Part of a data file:
<<<<
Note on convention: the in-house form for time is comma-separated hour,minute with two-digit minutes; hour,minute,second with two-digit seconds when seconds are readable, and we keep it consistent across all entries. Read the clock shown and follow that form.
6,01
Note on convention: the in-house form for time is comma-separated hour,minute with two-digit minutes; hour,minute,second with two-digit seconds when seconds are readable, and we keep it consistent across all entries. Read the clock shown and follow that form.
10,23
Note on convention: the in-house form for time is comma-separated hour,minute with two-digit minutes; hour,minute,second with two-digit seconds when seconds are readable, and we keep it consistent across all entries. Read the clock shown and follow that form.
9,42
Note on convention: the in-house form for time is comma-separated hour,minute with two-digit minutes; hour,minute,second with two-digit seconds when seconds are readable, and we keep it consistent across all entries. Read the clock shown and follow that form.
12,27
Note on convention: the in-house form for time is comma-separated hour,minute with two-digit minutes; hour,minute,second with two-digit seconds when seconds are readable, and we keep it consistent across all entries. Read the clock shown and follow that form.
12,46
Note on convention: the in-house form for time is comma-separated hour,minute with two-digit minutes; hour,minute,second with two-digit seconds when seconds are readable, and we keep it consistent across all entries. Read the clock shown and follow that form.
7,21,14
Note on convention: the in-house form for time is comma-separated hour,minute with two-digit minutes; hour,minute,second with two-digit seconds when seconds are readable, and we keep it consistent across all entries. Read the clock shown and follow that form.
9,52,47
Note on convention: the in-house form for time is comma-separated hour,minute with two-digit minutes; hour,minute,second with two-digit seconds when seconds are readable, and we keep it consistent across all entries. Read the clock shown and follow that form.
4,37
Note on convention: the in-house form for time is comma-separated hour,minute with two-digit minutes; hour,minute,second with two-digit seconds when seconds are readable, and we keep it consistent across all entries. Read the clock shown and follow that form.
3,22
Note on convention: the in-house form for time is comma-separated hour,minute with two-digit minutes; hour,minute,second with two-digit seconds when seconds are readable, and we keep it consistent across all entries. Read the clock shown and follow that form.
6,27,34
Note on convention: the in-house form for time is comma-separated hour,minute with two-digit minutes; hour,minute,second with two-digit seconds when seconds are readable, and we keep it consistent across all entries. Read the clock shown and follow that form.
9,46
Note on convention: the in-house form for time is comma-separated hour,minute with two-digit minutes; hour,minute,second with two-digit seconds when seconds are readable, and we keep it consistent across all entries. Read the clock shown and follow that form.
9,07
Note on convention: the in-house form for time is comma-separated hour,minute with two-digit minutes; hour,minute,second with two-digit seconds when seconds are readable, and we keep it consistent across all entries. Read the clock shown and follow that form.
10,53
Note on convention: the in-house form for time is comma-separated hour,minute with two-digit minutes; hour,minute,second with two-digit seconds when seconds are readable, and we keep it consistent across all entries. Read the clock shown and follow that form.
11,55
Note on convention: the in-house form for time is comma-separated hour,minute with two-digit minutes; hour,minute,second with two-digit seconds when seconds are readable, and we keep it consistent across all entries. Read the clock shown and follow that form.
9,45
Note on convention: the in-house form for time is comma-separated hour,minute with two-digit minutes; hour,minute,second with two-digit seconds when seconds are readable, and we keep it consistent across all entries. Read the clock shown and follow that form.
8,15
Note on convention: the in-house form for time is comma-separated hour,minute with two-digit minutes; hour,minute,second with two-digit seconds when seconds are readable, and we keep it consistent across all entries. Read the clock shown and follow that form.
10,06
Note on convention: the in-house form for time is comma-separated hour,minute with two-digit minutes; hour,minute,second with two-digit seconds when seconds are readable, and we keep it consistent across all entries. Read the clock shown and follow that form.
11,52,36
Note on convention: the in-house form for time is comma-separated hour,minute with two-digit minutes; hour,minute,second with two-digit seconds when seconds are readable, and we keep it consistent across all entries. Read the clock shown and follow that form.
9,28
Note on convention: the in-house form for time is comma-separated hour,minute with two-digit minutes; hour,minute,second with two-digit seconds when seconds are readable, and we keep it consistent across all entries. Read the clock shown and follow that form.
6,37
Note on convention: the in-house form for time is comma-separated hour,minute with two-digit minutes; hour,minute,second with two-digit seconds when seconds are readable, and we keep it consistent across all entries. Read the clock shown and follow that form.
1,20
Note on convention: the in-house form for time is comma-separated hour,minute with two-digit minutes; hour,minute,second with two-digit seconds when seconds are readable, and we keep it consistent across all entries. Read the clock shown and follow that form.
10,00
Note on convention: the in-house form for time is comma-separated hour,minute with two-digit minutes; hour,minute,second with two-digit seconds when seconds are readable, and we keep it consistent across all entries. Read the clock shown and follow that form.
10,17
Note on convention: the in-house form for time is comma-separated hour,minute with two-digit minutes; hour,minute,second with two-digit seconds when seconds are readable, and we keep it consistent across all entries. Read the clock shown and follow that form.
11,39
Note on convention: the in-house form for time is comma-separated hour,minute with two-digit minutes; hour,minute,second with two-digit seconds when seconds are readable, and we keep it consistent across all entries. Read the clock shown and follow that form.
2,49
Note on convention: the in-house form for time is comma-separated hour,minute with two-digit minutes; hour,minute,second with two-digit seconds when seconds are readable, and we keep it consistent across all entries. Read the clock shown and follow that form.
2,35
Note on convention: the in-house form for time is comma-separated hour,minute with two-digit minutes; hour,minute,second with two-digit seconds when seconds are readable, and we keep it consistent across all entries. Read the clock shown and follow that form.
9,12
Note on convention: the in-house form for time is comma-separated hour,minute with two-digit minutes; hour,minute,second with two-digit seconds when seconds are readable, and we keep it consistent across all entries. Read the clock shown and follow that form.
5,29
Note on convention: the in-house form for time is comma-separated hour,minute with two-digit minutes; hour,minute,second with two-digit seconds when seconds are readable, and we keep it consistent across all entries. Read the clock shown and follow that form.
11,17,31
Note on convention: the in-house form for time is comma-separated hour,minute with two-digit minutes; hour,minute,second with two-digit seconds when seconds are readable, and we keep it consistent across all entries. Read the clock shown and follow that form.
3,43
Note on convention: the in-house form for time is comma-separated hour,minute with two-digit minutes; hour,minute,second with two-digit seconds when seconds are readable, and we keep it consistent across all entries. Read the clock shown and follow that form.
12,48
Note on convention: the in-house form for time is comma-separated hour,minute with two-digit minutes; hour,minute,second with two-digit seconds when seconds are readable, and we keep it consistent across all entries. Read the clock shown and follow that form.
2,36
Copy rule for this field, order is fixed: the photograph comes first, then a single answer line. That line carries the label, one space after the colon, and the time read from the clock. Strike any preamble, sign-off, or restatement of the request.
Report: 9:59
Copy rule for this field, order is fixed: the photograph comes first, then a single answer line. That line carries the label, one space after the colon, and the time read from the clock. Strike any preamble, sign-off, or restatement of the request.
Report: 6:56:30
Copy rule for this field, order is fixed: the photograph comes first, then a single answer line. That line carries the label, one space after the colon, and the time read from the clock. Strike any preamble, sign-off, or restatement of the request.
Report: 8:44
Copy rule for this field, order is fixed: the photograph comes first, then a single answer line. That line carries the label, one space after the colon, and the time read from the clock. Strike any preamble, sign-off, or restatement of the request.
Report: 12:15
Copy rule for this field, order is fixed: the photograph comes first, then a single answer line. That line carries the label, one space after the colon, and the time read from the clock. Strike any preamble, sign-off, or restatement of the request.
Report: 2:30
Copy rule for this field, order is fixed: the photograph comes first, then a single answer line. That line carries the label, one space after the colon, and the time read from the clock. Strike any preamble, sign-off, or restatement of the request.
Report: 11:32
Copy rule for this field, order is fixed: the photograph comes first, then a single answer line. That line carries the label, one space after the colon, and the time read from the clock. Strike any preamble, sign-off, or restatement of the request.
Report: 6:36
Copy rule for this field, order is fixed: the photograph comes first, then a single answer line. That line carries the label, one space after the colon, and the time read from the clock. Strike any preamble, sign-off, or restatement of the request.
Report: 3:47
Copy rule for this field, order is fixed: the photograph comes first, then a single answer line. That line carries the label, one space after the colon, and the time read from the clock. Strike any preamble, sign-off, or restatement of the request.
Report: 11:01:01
>>>>
Your task: Gather every line of the records that contains the string "Report" and copy each one in full.

Answer to this problem:
Report: 9:59
Report: 6:56:30
Report: 8:44
Report: 12:15
Report: 2:30
Report: 11:32
Report: 6:36
Report: 3:47
Report: 11:01:01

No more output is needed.